=== Description of the task ===
Output the text of the listing below as a JSON array of strings, one string per line, skipping blank lines. Leave the images out of the answer.

=== Data for this task ===
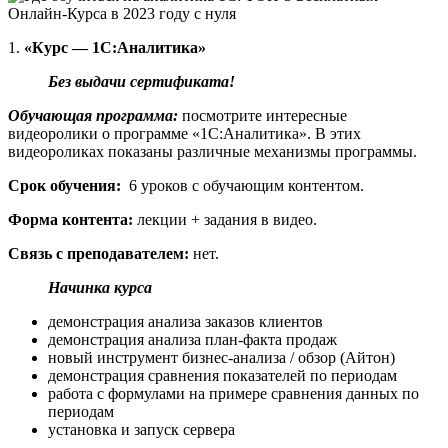
1.
«Курс —
1С:Аналитика
»
Без выдачи сертификата!
Обучающая программа:
посмотрите интересные
видеоролики о программе «1С:Аналитика». В этих
видеороликах показаны различные механизмы программы.
Срок обучения:
6 уроков с обучающим контентом.
Форма контента:
лекции + задания в видео.
Связь с преподавателем:
нет.
Начинка курса
демонстрация анализа заказов клиентов
демонстрация анализа план-факта продаж
новый инструмент бизнес-анализа / обзор (Айтон)
демонстрация сравнения показателей по периодам
работа с формулами на примере сравнения данных по
периодам
установка и запуск сервера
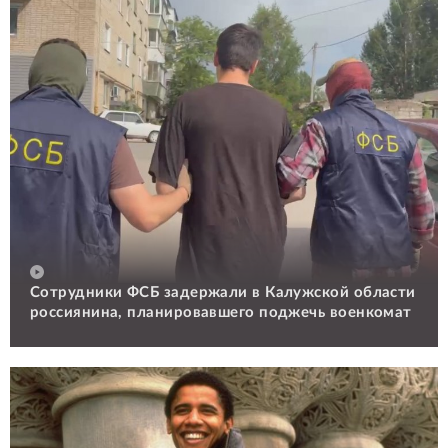
Сотрудники ФСБ задержали в Калужской области
россиянина, планировавшего поджечь военкомат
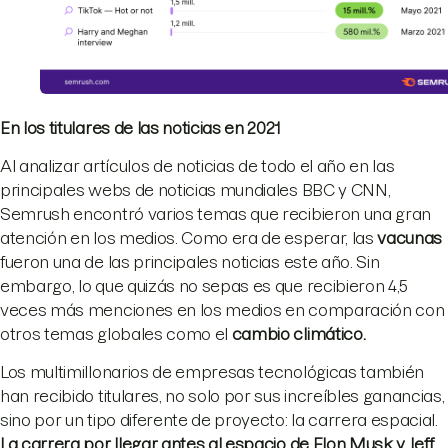
En los titulares de las noticias en 2021
Al analizar artículos de noticias de todo el año en las
principales webs de noticias mundiales BBC y CNN,
Semrush encontró varios temas que recibieron una gran
atención en los medios. Como era de esperar, las
vacunas
fueron una de las principales noticias este año. Sin
embargo, lo que quizás no sepas es que recibieron 4,5
veces más menciones en los medios en comparación con
otros temas globales como el
cambio climático.
Los multimillonarios de empresas tecnológicas también
han recibido titulares, no solo por sus increíbles ganancias,
sino por un tipo diferente de proyecto: la carrera espacial.
La
carrera por llegar antes al espacio de Elon Musk y Jeff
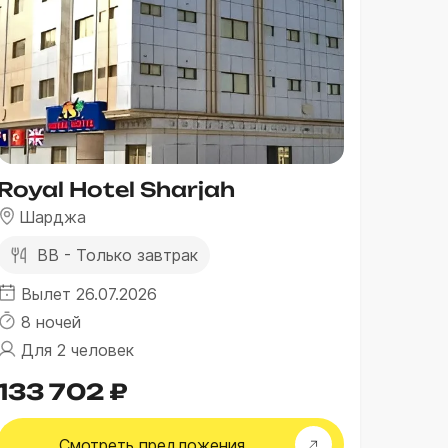
Royal Hotel Sharjah
Шарджа
BB - Только завтрак
Вылет 26.07.2026
8 ночей
Для 2 человек
133 702 ₽
Смотреть
предложения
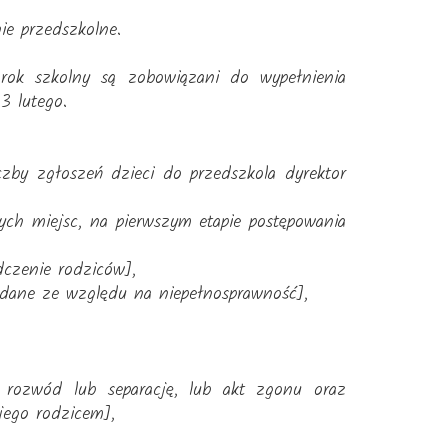
ie przedszkolne.
rok szkolny są zobowiązani do wypełnienia
3 lutego.
czby zgłoszeń dzieci do przedszkola dyrektor
ych miejsc, na pierwszym etapie postępowania
dczenie rodziców],
wydane ze względu na niepełnosprawność],
rozwód lub separację, lub akt zgonu oraz
ego rodzicem],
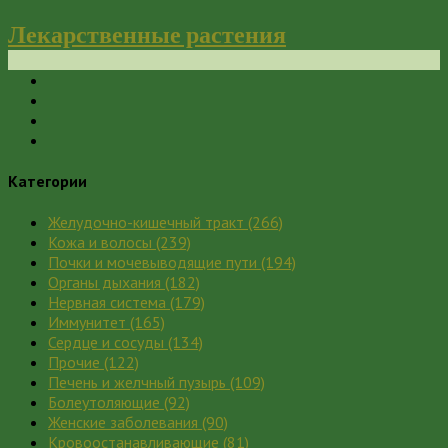
Лекарственные растения
Категории
Желудочно-кишечный тракт
(266)
Кожа и волосы
(239)
Почки и мочевыводящие пути
(194)
Органы дыхания
(182)
Нервная система
(179)
Иммунитет
(165)
Сердце и сосуды
(134)
Прочие
(122)
Печень и желчный пузырь
(109)
Болеутоляющие
(92)
Женские заболевания
(90)
Кровоостанавливающие
(81)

=== Exercise response ===
[
  "1.",
  "«Курс —",
  "1С:Аналитика",
  "»",
  "Без выдачи сертификата!",
  "Обучающая программа:",
  "посмотрите интересные",
  "видеоролики о программе «1С:Аналитика». В этих",
  "видеороликах показаны различные механизмы программы.",
  "Срок обучения:",
  "6 уроков с обучающим контентом.",
  "Форма контента:",
  "лекции + задания в видео.",
  "Связь с преподавателем:",
  "нет.",
  "Начинка курса",
  "демонстрация анализа заказов клиентов",
  "демонстрация анализа план-факта продаж",
  "новый инструмент бизнес-анализа / обзор (Айтон)",
  "демонстрация сравнения показателей по периодам",
  "работа с формулами на примере сравнения данных по",
  "периодам",
  "установка и запуск сервера",
  "Сотрудники ФСБ задержали в Калужской области",
  "россиянина, планировавшего поджечь военкомат",
  "En los titulares de las noticias en 2021",
  "Al analizar artículos de noticias de todo el año en las",
  "principales webs de noticias mundiales BBC y CNN,",
  "Semrush encontró varios temas que recibieron una gran",
  "atención en los medios. Como era de esperar, las",
  "vacunas",
  "fueron una de las principales noticias este año. Sin",
  "embargo, lo que quizás no sepas es que recibieron 4,5",
  "veces más menciones en los medios en comparación con",
  "otros temas globales como el",
  "cambio climático.",
  "Los multimillonarios de empresas tecnológicas también",
  "han recibido titulares, no solo por sus increíbles ganancias,",
  "sino por un tipo diferente de proyecto: la carrera espacial.",
  "La",
  "carrera por llegar antes al espacio de Elon Musk y Jeff",
  "Royal Hotel Sharjah",
  "Шарджа",
  "BB - Только завтрак",
  "Вылет 26.07.2026",
  "8 ночей",
  "Для 2 человек",
  "133 702 ₽",
  "Смотреть",
  "предложения",
  "ie przedszkolne.",
  "rok szkolny są zobowiązani do wypełnienia",
  "3 lutego.",
  "czby zgłoszeń dzieci do przedszkola dyrektor",
  "ych miejsc, na pierwszym etapie postępowania",
  "dczenie rodziców],",
  "wydane ze względu na niepełnosprawność],",
  "rozwód lub separację, lub akt zgonu oraz",
  "ego rodzicem],",
  "Лекарственные растения",
  "Категории",
  "Желудочно-кишечный тракт",
  "(266)",
  "Кожа и волосы",
  "(239)",
  "Почки и мочевыводящие пути",
  "(194)",
  "Органы дыхания",
  "(182)",
  "Нервная система",
  "(179)",
  "Иммунитет",
  "(165)",
  "Сердце и сосуды",
  "(134)",
  "Прочие",
  "(122)",
  "Печень и желчный пузырь",
  "(109)",
  "Болеутоляющие",
  "(92)",
  "Женские заболевания",
  "(90)",
  "Кровоостанавливающие",
  "(81)"
]